** Opening DATASET EXTRACT block **

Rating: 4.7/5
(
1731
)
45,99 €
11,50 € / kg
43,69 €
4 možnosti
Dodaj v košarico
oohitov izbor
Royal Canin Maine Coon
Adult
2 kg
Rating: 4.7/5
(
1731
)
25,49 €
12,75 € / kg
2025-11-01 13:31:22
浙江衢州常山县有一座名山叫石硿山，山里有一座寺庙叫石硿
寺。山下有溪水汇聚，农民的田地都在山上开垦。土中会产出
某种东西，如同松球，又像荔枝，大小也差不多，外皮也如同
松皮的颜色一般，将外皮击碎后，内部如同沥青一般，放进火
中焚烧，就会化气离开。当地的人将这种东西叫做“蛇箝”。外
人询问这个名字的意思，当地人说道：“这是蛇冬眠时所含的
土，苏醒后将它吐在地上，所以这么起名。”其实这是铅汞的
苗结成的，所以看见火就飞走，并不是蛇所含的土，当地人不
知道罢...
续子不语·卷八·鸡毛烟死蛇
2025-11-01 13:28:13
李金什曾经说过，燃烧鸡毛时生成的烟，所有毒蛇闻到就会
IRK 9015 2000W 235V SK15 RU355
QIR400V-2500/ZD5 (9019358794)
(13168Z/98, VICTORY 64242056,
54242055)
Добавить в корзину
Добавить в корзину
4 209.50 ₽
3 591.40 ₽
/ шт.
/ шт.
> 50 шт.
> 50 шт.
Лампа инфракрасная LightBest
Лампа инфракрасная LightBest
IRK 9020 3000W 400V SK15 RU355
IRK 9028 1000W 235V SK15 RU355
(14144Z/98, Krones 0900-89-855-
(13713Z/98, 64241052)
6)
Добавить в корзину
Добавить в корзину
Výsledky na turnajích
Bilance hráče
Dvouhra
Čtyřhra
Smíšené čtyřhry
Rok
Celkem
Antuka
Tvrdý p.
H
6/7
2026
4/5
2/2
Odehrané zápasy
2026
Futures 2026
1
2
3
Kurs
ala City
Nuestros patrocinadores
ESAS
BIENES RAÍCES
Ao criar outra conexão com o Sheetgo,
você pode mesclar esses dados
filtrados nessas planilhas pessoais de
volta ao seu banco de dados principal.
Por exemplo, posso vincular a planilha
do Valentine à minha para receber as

** Closing DATASET EXTRACT block **

* [WHAT IS BEING ASKED]:
Write out every line of the entries above verbatim, keeping the original line order, characters, and punctuation.

* [EXERCISE RESULT]:
Rating: 4.7/5
(
1731
)
45,99 €
11,50 € / kg
43,69 €
4 možnosti
Dodaj v košarico
oohitov izbor
Royal Canin Maine Coon
Adult
2 kg
Rating: 4.7/5
(
1731
)
25,49 €
12,75 € / kg
2025-11-01 13:31:22
浙江衢州常山县有一座名山叫石硿山，山里有一座寺庙叫石硿
寺。山下有溪水汇聚，农民的田地都在山上开垦。土中会产出
某种东西，如同松球，又像荔枝，大小也差不多，外皮也如同
松皮的颜色一般，将外皮击碎后，内部如同沥青一般，放进火
中焚烧，就会化气离开。当地的人将这种东西叫做“蛇箝”。外
人询问这个名字的意思，当地人说道：“这是蛇冬眠时所含的
土，苏醒后将它吐在地上，所以这么起名。”其实这是铅汞的
苗结成的，所以看见火就飞走，并不是蛇所含的土，当地人不
知道罢...
续子不语·卷八·鸡毛烟死蛇
2025-11-01 13:28:13
李金什曾经说过，燃烧鸡毛时生成的烟，所有毒蛇闻到就会
IRK 9015 2000W 235V SK15 RU355
QIR400V-2500/ZD5 (9019358794)
(13168Z/98, VICTORY 64242056,
54242055)
Добавить в корзину
Добавить в корзину
4 209.50 ₽
3 591.40 ₽
/ шт.
/ шт.
> 50 шт.
> 50 шт.
Лампа инфракрасная LightBest
Лампа инфракрасная LightBest
IRK 9020 3000W 400V SK15 RU355
IRK 9028 1000W 235V SK15 RU355
(14144Z/98, Krones 0900-89-855-
(13713Z/98, 64241052)
6)
Добавить в корзину
Добавить в корзину
Výsledky na turnajích
Bilance hráče
Dvouhra
Čtyřhra
Smíšené čtyřhry
Rok
Celkem
Antuka
Tvrdý p.
H
6/7
2026
4/5
2/2
Odehrané zápasy
2026
Futures 2026
1
2
3
Kurs
ala City
Nuestros patrocinadores
ESAS
BIENES RAÍCES
Ao criar outra conexão com o Sheetgo,
você pode mesclar esses dados
filtrados nessas planilhas pessoais de
volta ao seu banco de dados principal.
Por exemplo, posso vincular a planilha
do Valentine à minha para receber as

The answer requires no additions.